Franklin Dorrah Cleckley, the first African American to serve as a justice on the West Virginia Supreme Court, was born on August 1, 1940, in Huntington, West Virginia. His mother was Vivian Wood. After graduating from high school, he attended Anderson College and earned his bachelor’s degree in 1962. To reach his goal of working in the legal system, he continued his education to obtain a Juris Doctor (J.D.) from Indiana University in 1965 and ultimately earned a Master of Law (LL.D.) from Harvard Law School in 1969. He also attended the University of Exeter in England to further his education.
While acquiring his education, Franklin joined the United States Navy in 1966 during the Vietnam War and served as a Judge Advocate General’s Corps (JAG) officer in South Vietnam. Cleckley quickly acquired a reputation for fair and impartial service. After leaving the navy in 1969, he joined the law faculty at West Virginia University. Eventually he was selected to hold the Arthur B. Hodges Chair of Law at the University, one of the most prestigious positions on the law faculty. Cleckley made history by being the first African American to hold the chair.

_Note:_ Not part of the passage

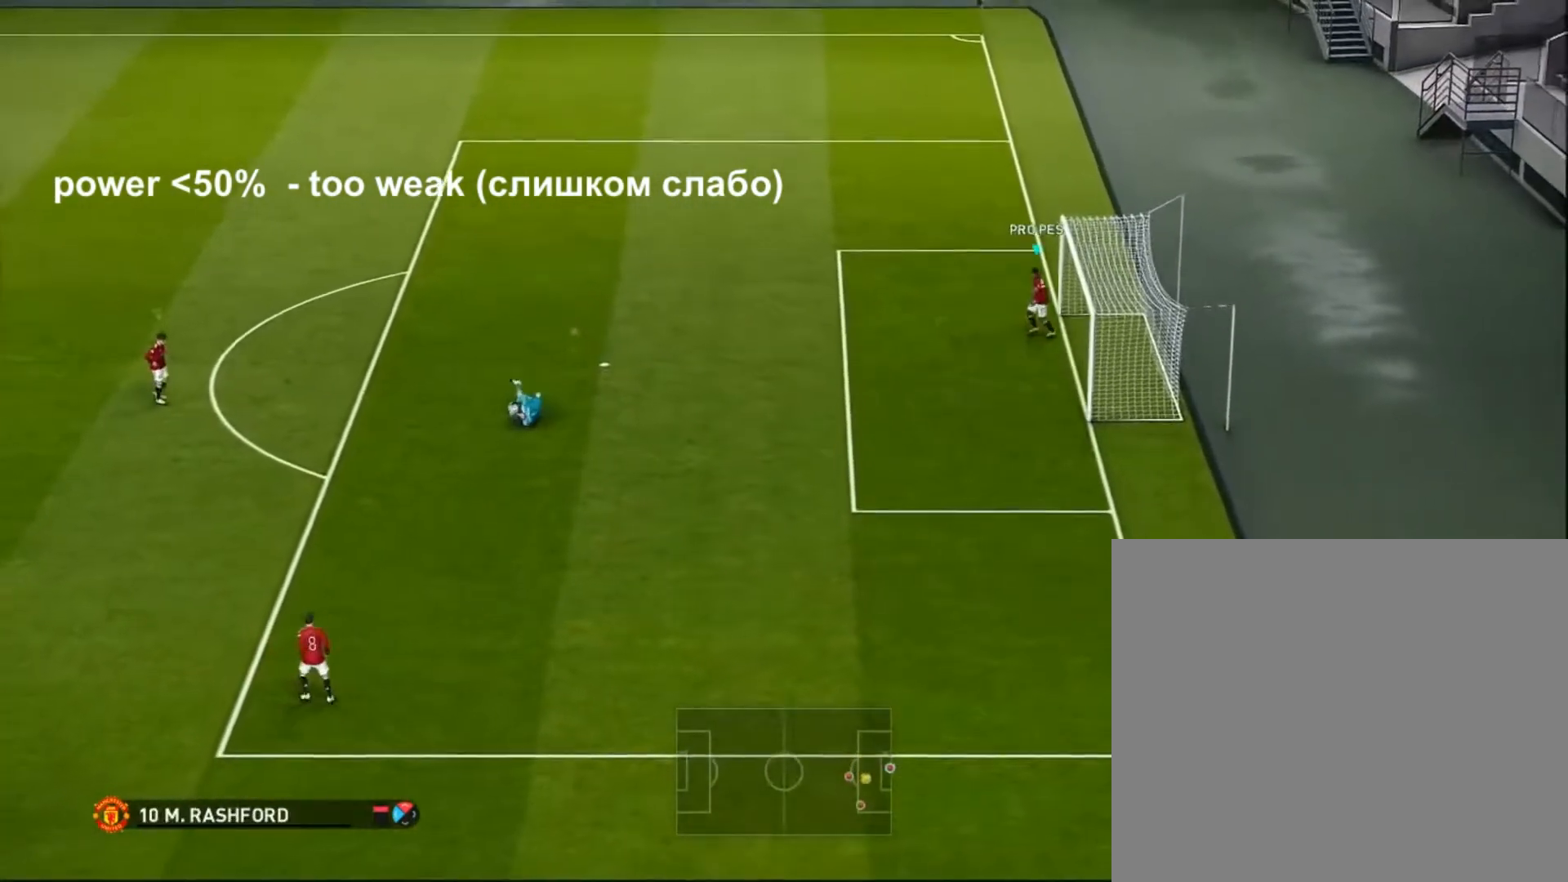
{"buttons": ["R1"], "left_stick": "down-right", "events": [[200, "R1", "down"], [200, "left_stick", "down-right"]]}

Cleckley was presented with many awards over his lifetime, including West Virginia Human Rights Commission Civil Rights Award, the Civil Libertarian of the Year Award, and the Thurgood Marshall Award from the National Association for the Advancement of Colored People. In 1990, he created the Franklin D. Cleckley Foundation, whose aim was to assist former convicts with their future. Five years later, in 1994, Franklin D. Cleckley was appointed to the West Virginia Supreme Court of Appeals. He remained in this position until 1996. While serving as a Justice, he penned multiple books on the subject of law including The Evidence Handbook for West Virginia Lawyers and The West Virginia Criminal Procedure Handbook. These books were later referred by legal scholars in the state as “the bible” for West Virginia law.
Following his time as a justice, Cleckley returned to West Virginia University to teach until his retirement in 2013. Recognizing his enormous contribution to the West Virginia legal system, a number of universities in the state began dedicating student awards in his honor and creating symposia to focus on his work and further the civil rights cause in the state. West Virginia University of Law also created the Justice Franklin D. Cleckley Fellowship that intersects with the Cleckley Foundation to provide the opportunity for recent law school graduates from the University of Chicago to represent wrongfully accused prisoners.
Justice Franklin Cleckley was married to his wife, Cozette until 1998. The couple had two children together: Shannon and Nicole. He also had another son, Luke. Justice Franklin D. Cleckley passed away at his home in Morgantown, West Virginia on August 14, 2017 at the age of 77.